Question by julie j: Could someone please rationalize what agencies call “confidential adoption” so it makes sense?
By definition, a closed adoption or “confidential adoption,” must first require taking away the rights of a child to know his/her identity in order to assure another person (a parent) that the child will not find out who they are until at least adulthood, if ever. I’m not talking about revealing parents’ identities to the general public; I’m only talking about their son or daughter retaining their rights to their own heritage.

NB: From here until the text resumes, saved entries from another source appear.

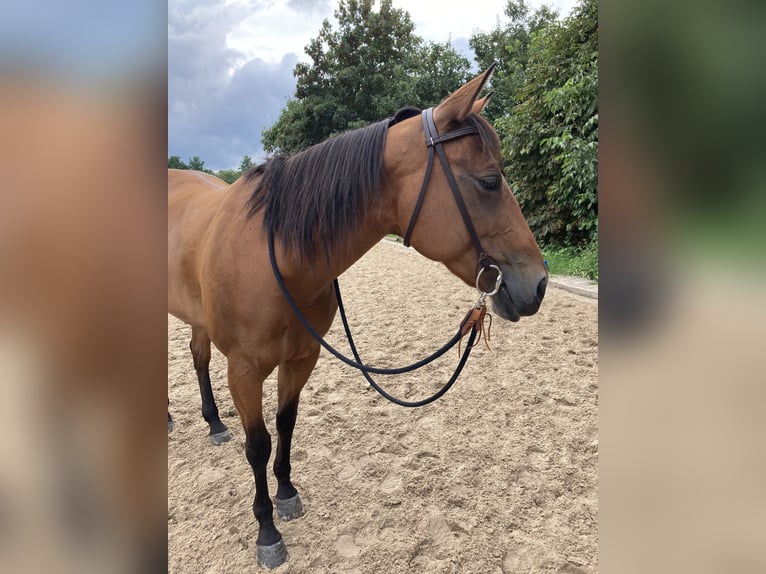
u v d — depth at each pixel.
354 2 21.05
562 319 5.09
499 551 1.99
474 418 3.10
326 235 1.64
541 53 8.41
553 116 8.12
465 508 2.26
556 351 4.23
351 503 2.31
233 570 1.93
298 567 1.93
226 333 1.82
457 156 1.51
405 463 2.62
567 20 7.88
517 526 2.13
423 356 4.23
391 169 1.60
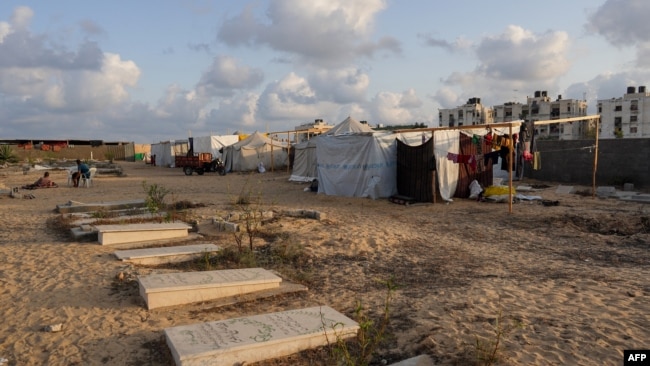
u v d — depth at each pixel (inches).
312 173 1010.7
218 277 240.7
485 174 679.7
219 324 176.1
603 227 439.8
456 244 374.9
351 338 175.8
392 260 321.7
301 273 283.7
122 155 2573.8
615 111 3570.4
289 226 429.1
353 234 393.4
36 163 1624.0
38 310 209.2
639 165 749.3
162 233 370.3
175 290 217.5
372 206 588.4
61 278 255.8
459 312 206.2
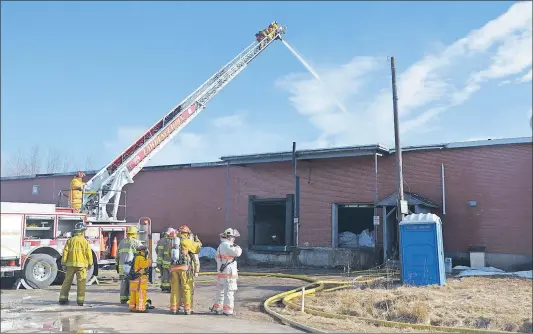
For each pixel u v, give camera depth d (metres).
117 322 8.11
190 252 9.29
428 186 19.33
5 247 12.10
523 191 17.66
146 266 9.37
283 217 25.03
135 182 27.59
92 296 11.44
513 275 15.64
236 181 24.38
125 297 10.23
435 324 8.98
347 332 7.76
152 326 7.80
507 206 17.86
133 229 10.57
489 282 13.85
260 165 23.64
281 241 24.70
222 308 9.16
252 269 19.45
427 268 12.69
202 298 11.27
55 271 12.92
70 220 13.95
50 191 30.16
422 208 18.50
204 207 25.34
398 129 14.00
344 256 19.33
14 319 8.38
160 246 12.13
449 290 11.85
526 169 17.69
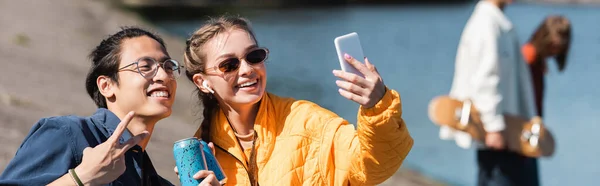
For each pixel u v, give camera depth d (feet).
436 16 186.91
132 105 12.89
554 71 91.50
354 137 13.78
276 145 14.16
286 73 94.94
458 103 25.94
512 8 181.37
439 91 89.35
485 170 26.02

My question is How can this practice be ethically justified? Thank you for your thoughts.
Good answers so far.
As suspected, there is no real justification for “confidential adoption”. It’s disappointing that there are people who believe that adoptees should accept closed adoption on the grounds that they could have been aborted instead, thus leaving them deserving of fewer rights than those not adopted.
Permanently closed adoption simply is not fair to the adoptees.

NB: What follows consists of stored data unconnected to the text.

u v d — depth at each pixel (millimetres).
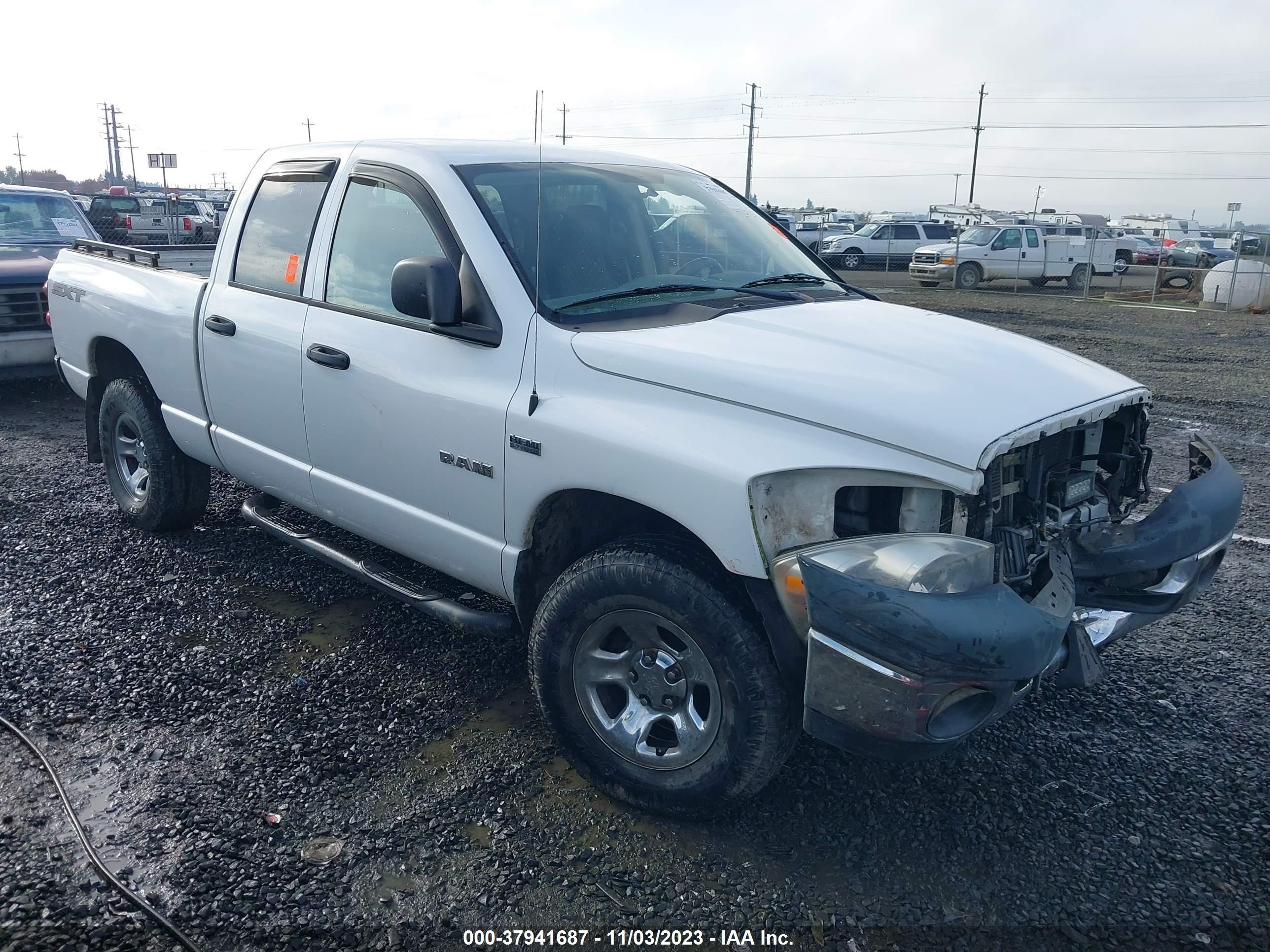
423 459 3539
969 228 29328
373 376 3656
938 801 3244
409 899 2752
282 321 4098
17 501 5957
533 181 3695
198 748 3426
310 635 4301
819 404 2688
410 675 3971
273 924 2641
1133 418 3299
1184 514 3111
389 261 3721
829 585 2504
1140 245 31359
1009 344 3283
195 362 4621
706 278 3783
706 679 2885
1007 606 2479
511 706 3766
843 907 2768
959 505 2609
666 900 2779
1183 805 3256
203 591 4703
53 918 2621
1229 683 4062
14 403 8789
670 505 2809
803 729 2848
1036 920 2734
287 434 4172
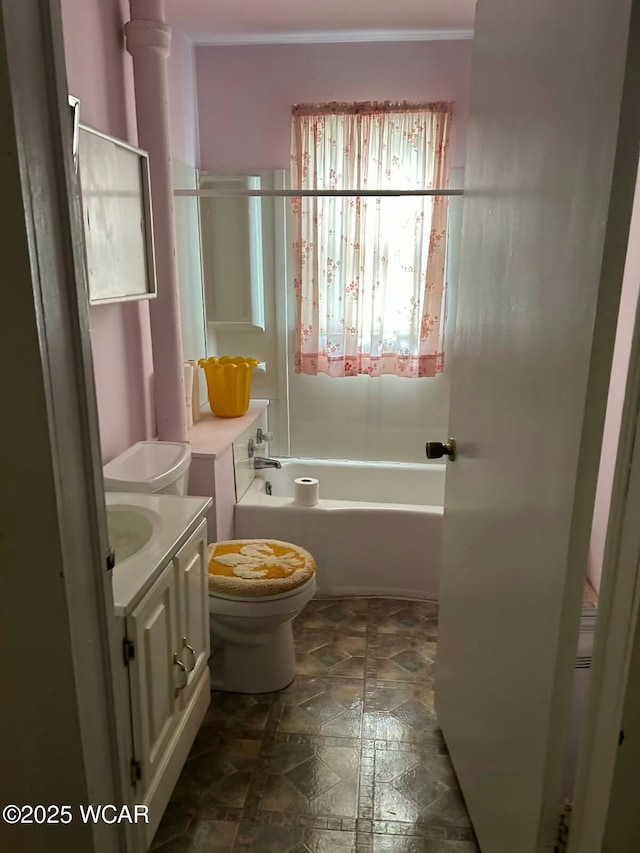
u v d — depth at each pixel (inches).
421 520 104.5
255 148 127.0
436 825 63.2
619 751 36.9
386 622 100.2
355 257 124.0
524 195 46.3
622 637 35.4
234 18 110.3
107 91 81.1
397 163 122.0
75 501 34.4
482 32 58.0
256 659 81.2
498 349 52.5
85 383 34.7
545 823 43.5
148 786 56.8
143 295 86.0
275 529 107.1
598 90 34.5
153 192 87.7
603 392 35.8
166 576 58.7
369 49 121.5
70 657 34.9
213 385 115.1
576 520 38.0
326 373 131.0
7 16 27.2
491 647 54.6
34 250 29.9
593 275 35.0
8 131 28.2
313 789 67.4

Keep speaking our truths until we are understood.
Best answer:
Answer by bailezra
I imagine that it is justified because there are scared young girls and women out there who love their babies, but want to do what’s best for them by putting them up for adoption to couples who would be able to better provide for them, but the idea of a child of theirs being out there in the world that they don’t raise is very painful to them, so they prefer a closed adoption.

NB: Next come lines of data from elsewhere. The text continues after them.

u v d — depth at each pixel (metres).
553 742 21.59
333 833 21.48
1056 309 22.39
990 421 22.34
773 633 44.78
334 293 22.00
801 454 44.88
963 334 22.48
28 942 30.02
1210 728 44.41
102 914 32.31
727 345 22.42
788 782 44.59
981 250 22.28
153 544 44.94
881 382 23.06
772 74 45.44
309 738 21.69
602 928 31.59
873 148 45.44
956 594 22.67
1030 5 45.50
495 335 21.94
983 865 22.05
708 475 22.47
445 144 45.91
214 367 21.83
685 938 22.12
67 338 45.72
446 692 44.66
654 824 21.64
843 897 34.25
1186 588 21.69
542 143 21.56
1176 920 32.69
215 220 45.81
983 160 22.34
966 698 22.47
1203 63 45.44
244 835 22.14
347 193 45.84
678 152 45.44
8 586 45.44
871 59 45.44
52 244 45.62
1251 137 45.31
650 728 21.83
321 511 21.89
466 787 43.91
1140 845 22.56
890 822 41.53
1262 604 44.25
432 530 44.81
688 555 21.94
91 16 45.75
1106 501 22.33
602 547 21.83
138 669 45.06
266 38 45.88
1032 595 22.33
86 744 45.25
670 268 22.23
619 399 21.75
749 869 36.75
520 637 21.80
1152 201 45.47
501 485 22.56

I would guess that many of them feel that if they are going to let their babies go, they need to let them go completely in order to move on with their lives.
It was probably more common years ago than it is today, and you have to wonder how many girls might have chosen abortion if closed adoption hadn’t been an option for them back then (when having a baby out of wedlock was more scandalous than it is today).
I’m not saying it’s right or wrong–I’m just saying I can see both sides of it, from the viewpoint of a frustrated adoptee who meets with a dead end when searching for their birth mother, and from the viewpoint of a scared teenaged birth mother.